Data items |
┄┄┄┄┄┄┄┄┄┄
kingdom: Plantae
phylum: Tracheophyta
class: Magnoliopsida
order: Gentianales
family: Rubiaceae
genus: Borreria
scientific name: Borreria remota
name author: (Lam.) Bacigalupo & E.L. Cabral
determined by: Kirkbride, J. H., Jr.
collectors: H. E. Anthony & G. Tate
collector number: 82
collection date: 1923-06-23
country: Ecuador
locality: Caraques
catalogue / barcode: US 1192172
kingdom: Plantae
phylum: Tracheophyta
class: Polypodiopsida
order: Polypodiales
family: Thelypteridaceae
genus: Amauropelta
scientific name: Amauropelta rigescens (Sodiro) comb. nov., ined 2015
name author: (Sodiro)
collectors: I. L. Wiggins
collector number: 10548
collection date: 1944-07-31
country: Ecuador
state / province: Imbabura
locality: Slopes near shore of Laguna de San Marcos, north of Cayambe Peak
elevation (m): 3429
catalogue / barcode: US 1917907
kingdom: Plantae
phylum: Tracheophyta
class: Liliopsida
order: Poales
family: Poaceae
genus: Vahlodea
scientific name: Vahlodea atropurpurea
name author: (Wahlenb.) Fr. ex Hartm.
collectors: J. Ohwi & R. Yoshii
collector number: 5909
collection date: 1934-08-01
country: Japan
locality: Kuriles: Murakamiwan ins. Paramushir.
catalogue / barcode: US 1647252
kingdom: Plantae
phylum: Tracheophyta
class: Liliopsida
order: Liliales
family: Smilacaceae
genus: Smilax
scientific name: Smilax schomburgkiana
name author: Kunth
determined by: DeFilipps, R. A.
┄┄┄┄┄┄┄┄┄┄
The problem |
Can you copy out every line of the listing above, character for character, with nothing changed?

In response |
kingdom: Plantae
phylum: Tracheophyta
class: Magnoliopsida
order: Gentianales
family: Rubiaceae
genus: Borreria
scientific name: Borreria remota
name author: (Lam.) Bacigalupo & E.L. Cabral
determined by: Kirkbride, J. H., Jr.
collectors: H. E. Anthony & G. Tate
collector number: 82
collection date: 1923-06-23
country: Ecuador
locality: Caraques
catalogue / barcode: US 1192172
kingdom: Plantae
phylum: Tracheophyta
class: Polypodiopsida
order: Polypodiales
family: Thelypteridaceae
genus: Amauropelta
scientific name: Amauropelta rigescens (Sodiro) comb. nov., ined 2015
name author: (Sodiro)
collectors: I. L. Wiggins
collector number: 10548
collection date: 1944-07-31
country: Ecuador
state / province: Imbabura
locality: Slopes near shore of Laguna de San Marcos, north of Cayambe Peak
elevation (m): 3429
catalogue / barcode: US 1917907
kingdom: Plantae
phylum: Tracheophyta
class: Liliopsida
order: Poales
family: Poaceae
genus: Vahlodea
scientific name: Vahlodea atropurpurea
name author: (Wahlenb.) Fr. ex Hartm.
collectors: J. Ohwi & R. Yoshii
collector number: 5909
collection date: 1934-08-01
country: Japan
locality: Kuriles: Murakamiwan ins. Paramushir.
catalogue / barcode: US 1647252
kingdom: Plantae
phylum: Tracheophyta
class: Liliopsida
order: Liliales
family: Smilacaceae
genus: Smilax
scientific name: Smilax schomburgkiana
name author: Kunth
determined by: DeFilipps, R. A.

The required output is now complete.